= Fritz Vollmar =

Swiss scouting leader (born 1926)

Fritz Vollmar (17 October 1926 – 8 July 2026) was a Swiss scouting leader and the first Secretary General of the World Wildlife Fund (WWF).

==Early life and education==
Friedrich “Fritz” Emanuel Vollmar born at Lenzburg, Switzerland on 17 October 1926.

He studied economics, political science, and business administration, graduating at the University of Bern in 1956.
For some years, he worked in humanitarian organizations, public administration, and industry.

==Career==
In 1962, Fritz Vollmar was elected as first Secretary General of what was then known as the World Wildlife Fund (WWF) at Morges, Switzerland. Starting from scratch, he was responsible for establishing WWF's international headquarters, building up its network of national fundraising organizations, and developing and implementing its international nature conservation programme. At WWF's 10th anniversary in 1971, he was promoted to Director General.

In 1978, after 16 years of service, Fritz Vollmar retired from his position. During this time, WWF had managed to set up 26 national organization and financed 1,882 conservation projects in over 100 countries around the word. For his contributions to these achievements, he was elected Member of Honor of WWF.

In 1978, Fritz Vollmar was elected Director General of the World Scout Foundation in Geneva, created to generate, and provide regular financial support for the World Scout Movement with its over 25 million members in more than 200 countries and territories around the globe, at that time. Soon, the Foundation's regular contributions became a major source of support and helped Scouting to grow and remain the most important educational movement worldwide.

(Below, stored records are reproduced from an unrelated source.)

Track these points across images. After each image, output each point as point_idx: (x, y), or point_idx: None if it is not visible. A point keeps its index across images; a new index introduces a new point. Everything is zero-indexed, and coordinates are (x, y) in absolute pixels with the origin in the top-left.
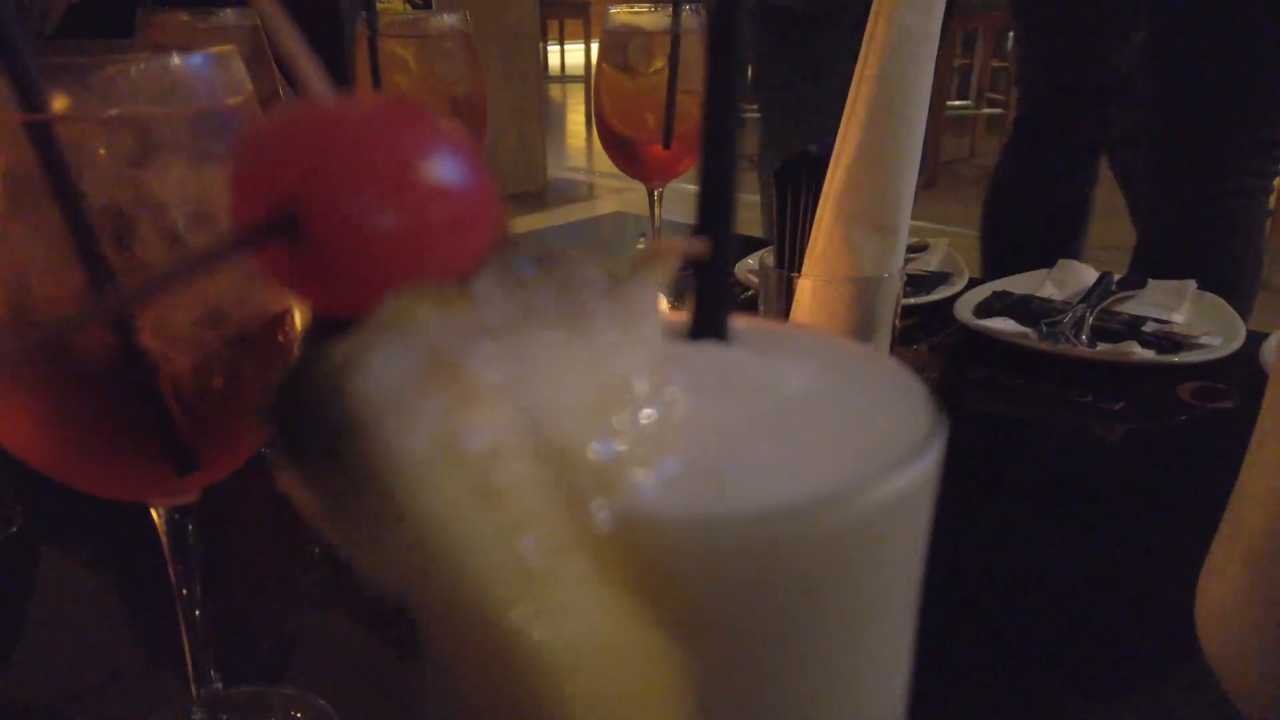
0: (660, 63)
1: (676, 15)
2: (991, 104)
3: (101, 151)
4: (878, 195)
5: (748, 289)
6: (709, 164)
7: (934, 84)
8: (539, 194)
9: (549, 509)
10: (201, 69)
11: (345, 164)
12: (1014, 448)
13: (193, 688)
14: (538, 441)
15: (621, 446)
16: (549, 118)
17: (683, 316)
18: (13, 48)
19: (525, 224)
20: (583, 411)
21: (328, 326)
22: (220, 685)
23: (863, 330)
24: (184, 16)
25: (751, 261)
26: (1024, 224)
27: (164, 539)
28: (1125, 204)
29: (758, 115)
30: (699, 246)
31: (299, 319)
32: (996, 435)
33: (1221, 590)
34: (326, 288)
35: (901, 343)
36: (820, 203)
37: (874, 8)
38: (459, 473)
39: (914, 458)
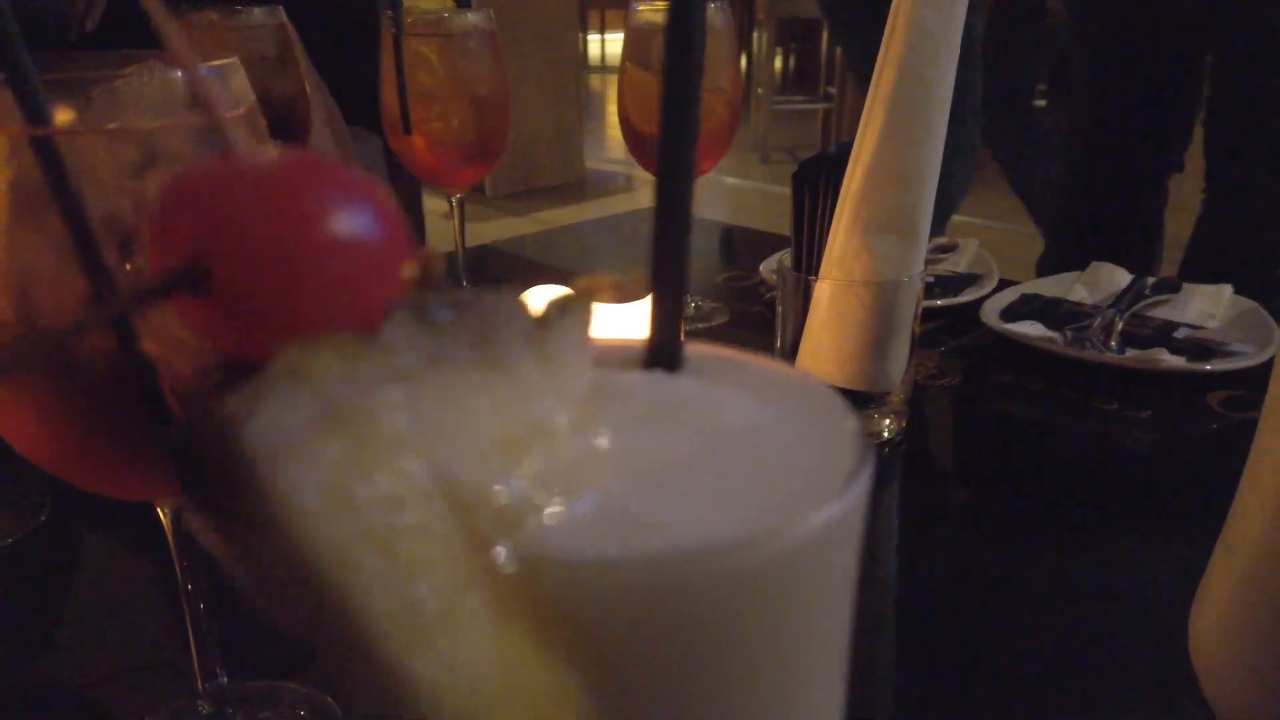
0: None
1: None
2: (1042, 95)
3: (103, 164)
4: (896, 199)
5: (771, 289)
6: (663, 192)
7: (981, 73)
8: (576, 186)
9: (449, 554)
10: (198, 81)
11: (254, 220)
12: (1035, 455)
13: (199, 682)
14: (441, 486)
15: (530, 487)
16: (588, 109)
17: (636, 345)
18: (18, 64)
19: (562, 216)
20: (492, 454)
21: (241, 373)
22: (225, 679)
23: (881, 334)
24: (213, 16)
25: (774, 261)
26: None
27: (170, 537)
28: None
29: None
30: (629, 286)
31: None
32: (1017, 441)
33: (1213, 610)
34: (237, 337)
35: (925, 345)
36: (839, 205)
37: (893, 7)
38: (352, 521)
39: (833, 499)
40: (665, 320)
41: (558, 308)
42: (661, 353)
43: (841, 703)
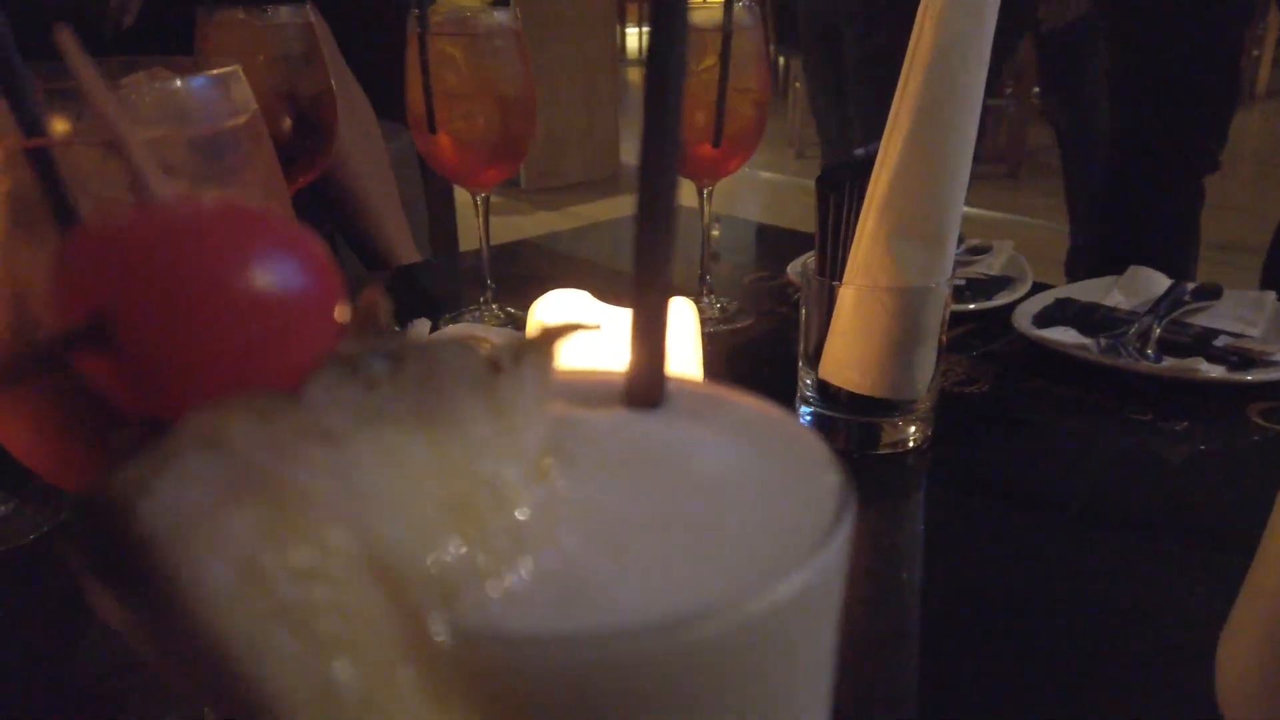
0: (711, 60)
1: (728, 11)
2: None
3: (99, 175)
4: (923, 205)
5: (798, 291)
6: (643, 214)
7: (1021, 71)
8: (611, 180)
9: (375, 630)
10: (202, 91)
11: (160, 271)
12: (1066, 465)
13: None
14: (368, 556)
15: (472, 554)
16: (624, 103)
17: (614, 379)
18: (13, 73)
19: (596, 211)
20: (430, 518)
21: (148, 436)
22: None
23: (906, 341)
24: (240, 14)
25: (800, 264)
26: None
27: None
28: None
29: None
30: (589, 327)
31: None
32: (1048, 451)
33: (1238, 650)
34: (145, 397)
35: (955, 350)
36: (864, 209)
37: (920, 8)
38: (263, 599)
39: (801, 565)
40: (645, 352)
41: (513, 353)
42: (640, 389)
43: None
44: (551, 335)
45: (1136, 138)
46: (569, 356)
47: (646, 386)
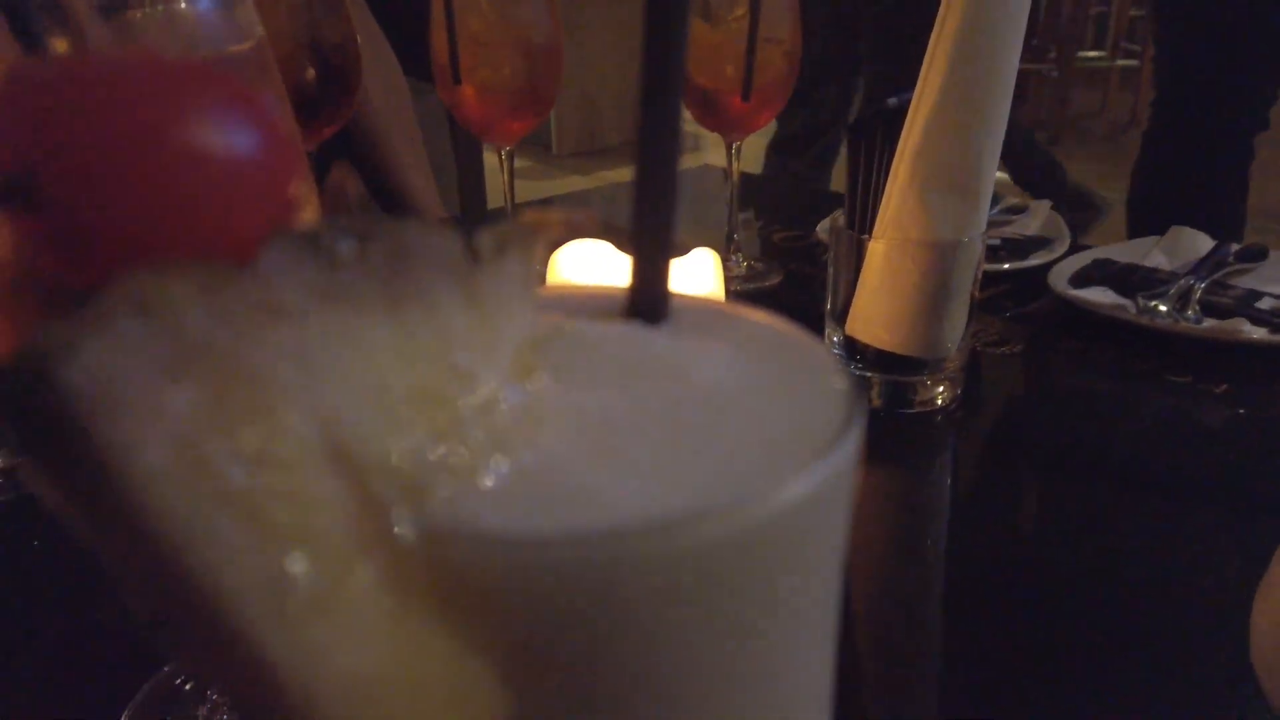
0: (741, 10)
1: None
2: (1128, 55)
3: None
4: (957, 154)
5: (827, 250)
6: (647, 121)
7: (1065, 32)
8: None
9: (330, 523)
10: (207, 14)
11: (91, 124)
12: (1101, 428)
13: None
14: (326, 444)
15: (442, 447)
16: None
17: (618, 293)
18: None
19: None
20: (397, 407)
21: (74, 301)
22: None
23: (936, 298)
24: None
25: (830, 221)
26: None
27: None
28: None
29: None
30: (582, 221)
31: None
32: (1082, 414)
33: (1273, 608)
34: (73, 261)
35: (989, 311)
36: (896, 160)
37: None
38: (205, 482)
39: (804, 469)
40: (648, 264)
41: (494, 243)
42: (643, 301)
43: (828, 705)
44: (537, 228)
45: (1183, 91)
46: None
47: (649, 299)
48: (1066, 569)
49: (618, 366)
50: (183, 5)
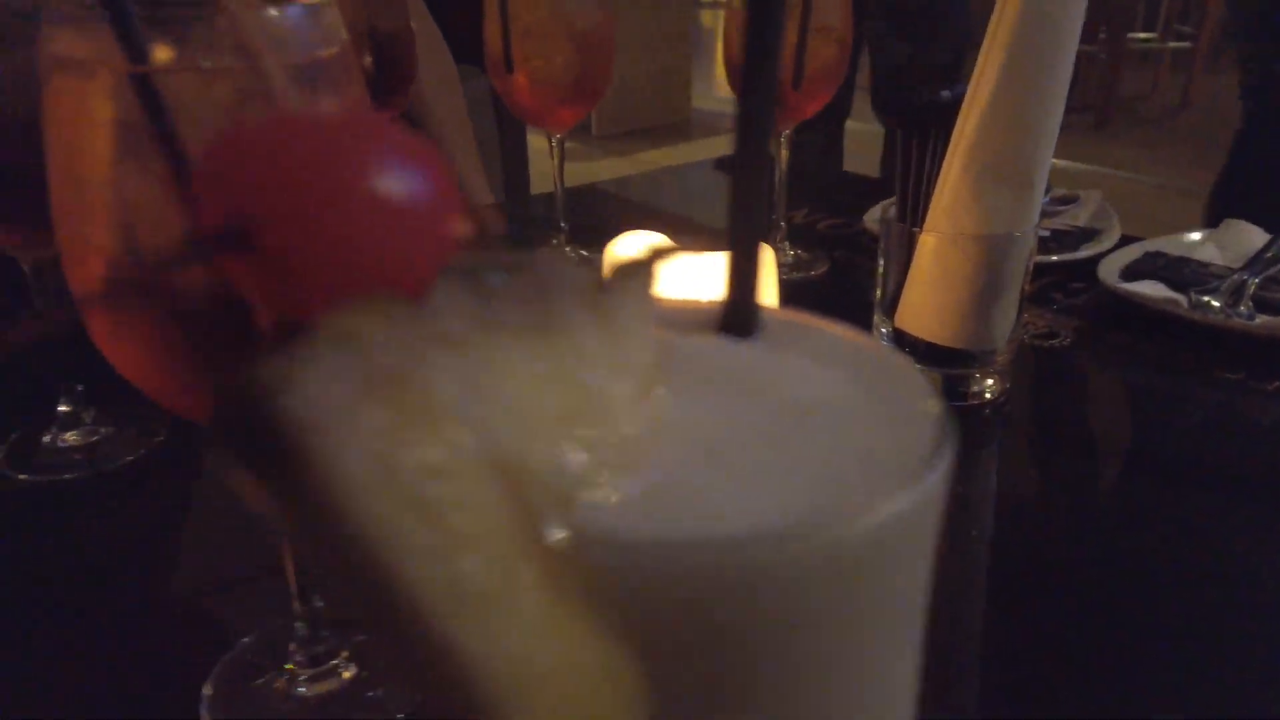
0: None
1: None
2: (1180, 37)
3: (199, 101)
4: (1013, 146)
5: (875, 239)
6: (741, 146)
7: (1116, 13)
8: (682, 126)
9: (498, 528)
10: (297, 21)
11: (299, 178)
12: (1149, 424)
13: (296, 603)
14: (490, 457)
15: (585, 461)
16: (698, 46)
17: (709, 307)
18: (120, 5)
19: (666, 157)
20: (546, 425)
21: (285, 335)
22: (321, 604)
23: (987, 291)
24: None
25: (879, 211)
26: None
27: None
28: None
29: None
30: (678, 251)
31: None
32: (1131, 409)
33: None
34: (283, 298)
35: (1036, 303)
36: (949, 152)
37: None
38: (397, 492)
39: (905, 486)
40: (740, 281)
41: (621, 271)
42: (735, 316)
43: (913, 699)
44: (652, 257)
45: (1263, 73)
46: (663, 285)
47: (741, 315)
48: (1115, 565)
49: (720, 380)
50: (273, 12)
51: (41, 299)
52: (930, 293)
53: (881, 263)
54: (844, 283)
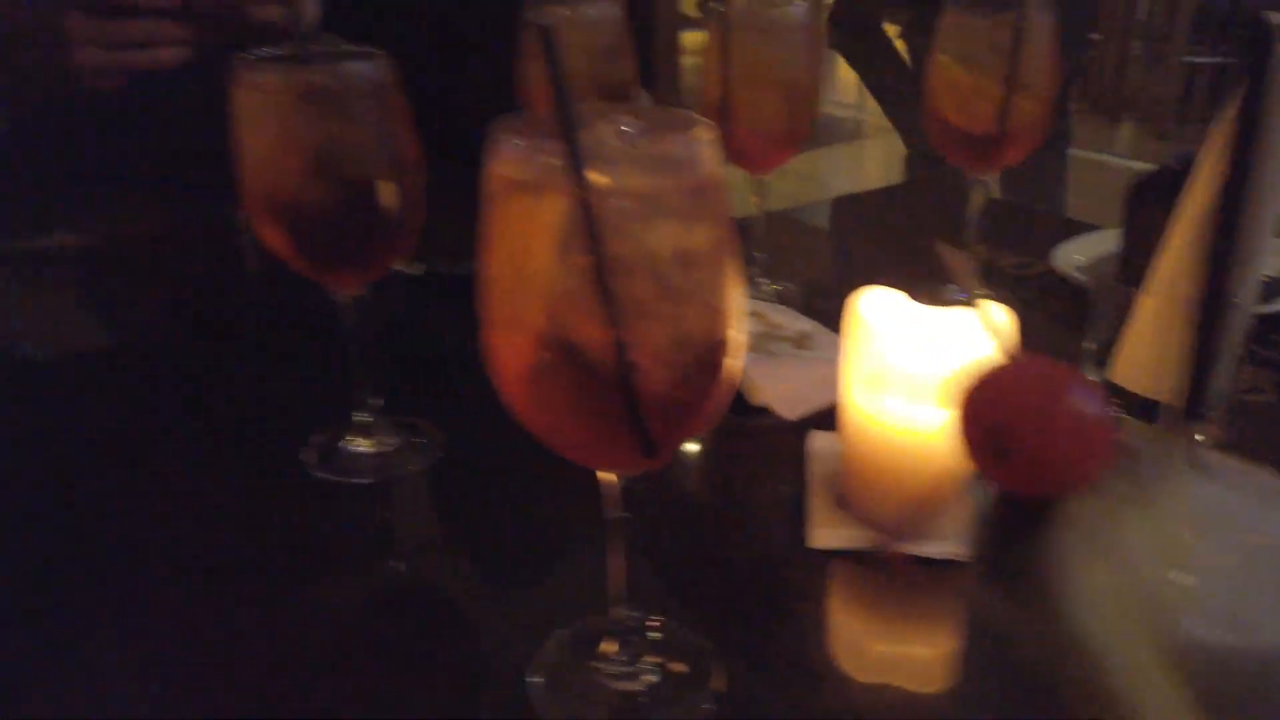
0: (1000, 59)
1: (1020, 6)
2: None
3: (620, 214)
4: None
5: (1064, 280)
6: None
7: None
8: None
9: None
10: (689, 147)
11: (1034, 401)
12: None
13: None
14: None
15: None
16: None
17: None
18: (569, 125)
19: (795, 165)
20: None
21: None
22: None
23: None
24: (563, 11)
25: (1079, 257)
26: None
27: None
28: None
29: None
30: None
31: (739, 347)
32: None
33: None
34: (1022, 486)
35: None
36: (1174, 220)
37: None
38: None
39: None
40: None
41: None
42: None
43: None
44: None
45: None
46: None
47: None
48: None
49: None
50: (676, 139)
51: None
52: (1148, 352)
53: (1095, 315)
54: (1034, 324)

In 1988, Vollmar was awarded the 196th Bronze Wolf Award, the only distinction of the World Organization of the Scout Movement, awarded by the World Scout Committee for exceptional services to world Scouting. He was also a recipient of the Silver World Award.

In 1992, Fritz Vollmar retired from his professional life, to enjoy his retreat at home, at Tolochenaz, at Lake Geneva. There he devoted his time to reading and writing. Over the years, he published several booklets with his poems, aphorisms, and parodies. And up to now, he continues his studies in various fields of German language and literature.